Consignes:
A. Répondez brièvement aux questions suivantes sur le texte consacré aux portes ouvertes des archives de l'Université d'Ottawa.
(i) Quelle fonction occupe Myriam Bourdeau-Potvin ?
(ii) À quelle occasion des artéfacts de la collection avaient-ils été montrés au public pour la dernière fois ?
(iii) Dans quel bâtiment se trouvent les richesses qu'on a fait découvrir aux visiteurs ?
B. Poursuivez le texte consacré aux portes ouvertes des archives de l'Université d'Ottawa, en reprenant après sa dernière phrase.

Extrait du texte:
□ □ □
Arts et culture
Par Myriam Bourdeau-Potvin – Cheffe de pupitre arts et culture
PORTES OUVERTES DES ARCHIVES DE L’UNIVERSITÉ D’OTTAWA
Pour la première fois depuis le 150e anniversaire de l’Université d’Ottawa en 1998, de multiples artéfacts de la collection étaient visibles aux yeux du public. Michel Prévost, archiviste en chef de l’Université d’Ottawa, et Lucie Desjardins, archiviste en chef adjointe, ont guidé les curieux.ses et amoureux.ses d’histoire à travers les richesses insoupçonnées qui reposent au sous-sol du pavillon Morisset.
□ □ □
Enregistrements:
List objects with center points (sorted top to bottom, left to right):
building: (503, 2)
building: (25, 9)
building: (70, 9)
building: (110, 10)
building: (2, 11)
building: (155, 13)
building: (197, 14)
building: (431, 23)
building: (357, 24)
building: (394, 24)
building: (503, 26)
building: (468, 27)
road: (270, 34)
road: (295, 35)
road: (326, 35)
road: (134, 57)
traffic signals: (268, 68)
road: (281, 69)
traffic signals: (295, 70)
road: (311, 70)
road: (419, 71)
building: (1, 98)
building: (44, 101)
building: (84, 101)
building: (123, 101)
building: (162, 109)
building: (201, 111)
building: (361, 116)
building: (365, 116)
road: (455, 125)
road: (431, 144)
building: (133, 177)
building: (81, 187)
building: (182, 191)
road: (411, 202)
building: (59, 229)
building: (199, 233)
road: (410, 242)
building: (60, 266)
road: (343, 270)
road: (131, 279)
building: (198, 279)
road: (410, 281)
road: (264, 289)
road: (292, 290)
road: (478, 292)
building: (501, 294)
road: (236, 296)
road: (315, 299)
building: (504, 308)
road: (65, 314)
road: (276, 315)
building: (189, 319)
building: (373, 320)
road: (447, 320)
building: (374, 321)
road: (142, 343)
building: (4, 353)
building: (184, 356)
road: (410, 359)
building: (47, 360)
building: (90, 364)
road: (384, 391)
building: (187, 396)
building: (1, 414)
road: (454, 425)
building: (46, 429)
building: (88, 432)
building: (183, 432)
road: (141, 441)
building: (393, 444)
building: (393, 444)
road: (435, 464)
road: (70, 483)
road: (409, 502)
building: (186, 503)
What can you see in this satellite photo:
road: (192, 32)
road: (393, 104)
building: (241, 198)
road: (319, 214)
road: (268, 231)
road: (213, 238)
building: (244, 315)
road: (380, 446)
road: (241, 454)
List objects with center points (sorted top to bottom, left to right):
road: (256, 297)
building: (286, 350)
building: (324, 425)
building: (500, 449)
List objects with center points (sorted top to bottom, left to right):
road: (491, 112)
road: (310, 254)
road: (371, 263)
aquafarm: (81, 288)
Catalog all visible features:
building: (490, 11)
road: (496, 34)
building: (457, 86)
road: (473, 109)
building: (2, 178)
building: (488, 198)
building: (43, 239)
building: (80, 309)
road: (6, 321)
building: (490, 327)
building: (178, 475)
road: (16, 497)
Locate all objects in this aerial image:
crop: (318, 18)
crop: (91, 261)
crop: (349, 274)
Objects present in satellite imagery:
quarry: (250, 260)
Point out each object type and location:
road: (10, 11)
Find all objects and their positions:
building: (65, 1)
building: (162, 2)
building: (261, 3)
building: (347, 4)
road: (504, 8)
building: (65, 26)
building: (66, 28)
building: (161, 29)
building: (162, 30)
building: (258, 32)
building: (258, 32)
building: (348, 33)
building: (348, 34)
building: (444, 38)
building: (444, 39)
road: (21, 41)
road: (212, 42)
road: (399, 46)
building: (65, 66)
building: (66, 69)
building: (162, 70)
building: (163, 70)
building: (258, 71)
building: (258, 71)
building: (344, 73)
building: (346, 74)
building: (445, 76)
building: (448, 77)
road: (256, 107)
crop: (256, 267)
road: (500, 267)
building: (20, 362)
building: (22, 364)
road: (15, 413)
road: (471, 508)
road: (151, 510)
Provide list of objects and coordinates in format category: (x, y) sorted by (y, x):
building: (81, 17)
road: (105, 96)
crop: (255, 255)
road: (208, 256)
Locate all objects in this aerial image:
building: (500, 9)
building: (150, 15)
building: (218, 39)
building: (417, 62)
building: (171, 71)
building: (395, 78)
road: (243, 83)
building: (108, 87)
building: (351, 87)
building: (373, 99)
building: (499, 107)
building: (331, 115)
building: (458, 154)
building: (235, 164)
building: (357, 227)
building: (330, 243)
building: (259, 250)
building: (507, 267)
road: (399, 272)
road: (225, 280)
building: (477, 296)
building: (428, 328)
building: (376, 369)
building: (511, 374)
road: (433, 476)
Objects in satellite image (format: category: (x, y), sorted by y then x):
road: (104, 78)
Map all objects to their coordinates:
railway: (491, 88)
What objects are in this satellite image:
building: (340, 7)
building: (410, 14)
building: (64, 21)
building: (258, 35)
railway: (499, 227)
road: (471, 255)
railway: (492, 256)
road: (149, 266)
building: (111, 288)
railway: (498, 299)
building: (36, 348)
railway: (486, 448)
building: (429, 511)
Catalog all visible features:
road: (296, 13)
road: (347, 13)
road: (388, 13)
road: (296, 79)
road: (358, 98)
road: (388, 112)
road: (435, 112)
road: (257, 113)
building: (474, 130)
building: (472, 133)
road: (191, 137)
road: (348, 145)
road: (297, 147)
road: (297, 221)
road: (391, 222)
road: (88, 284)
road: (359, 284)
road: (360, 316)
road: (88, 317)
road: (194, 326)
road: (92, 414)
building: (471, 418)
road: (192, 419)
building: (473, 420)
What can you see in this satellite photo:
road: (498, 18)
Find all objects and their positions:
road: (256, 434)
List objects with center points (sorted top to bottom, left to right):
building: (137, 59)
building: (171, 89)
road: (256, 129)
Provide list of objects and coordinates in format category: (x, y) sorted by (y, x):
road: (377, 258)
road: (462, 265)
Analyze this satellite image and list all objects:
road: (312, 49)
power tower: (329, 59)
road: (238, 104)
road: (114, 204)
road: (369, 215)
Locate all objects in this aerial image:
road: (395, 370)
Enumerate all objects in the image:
□ □ □
Corrigé:
A.
(i) Elle est cheffe de pupitre arts et culture.
(ii) Lors du 150e anniversaire de l'Université d'Ottawa, en 1998.
(iii) Au sous-sol du pavillon Morisset.

B.
Les Archives de l’Université d’Ottawa ont souligné leur 50e anniversaire d’existence en permettant à toutes et à tous de visiter ses entrepôts. Selon Prévost, on y retrouve pas moins de « cinq mille mètres de documents, plus d’un million de photos, des artéfacts, des peintures, des dessins architecturaux [et] des pièces textiles » datant de 1848 jusqu’à nos jours. Il a profité de l’occasion pour présenter le plus ancien artéfact de l’Université : les clés du premier collège de 1848, dans la Basse-Ville près de la cathédrale Notre-Dame, disparue depuis belle lurette.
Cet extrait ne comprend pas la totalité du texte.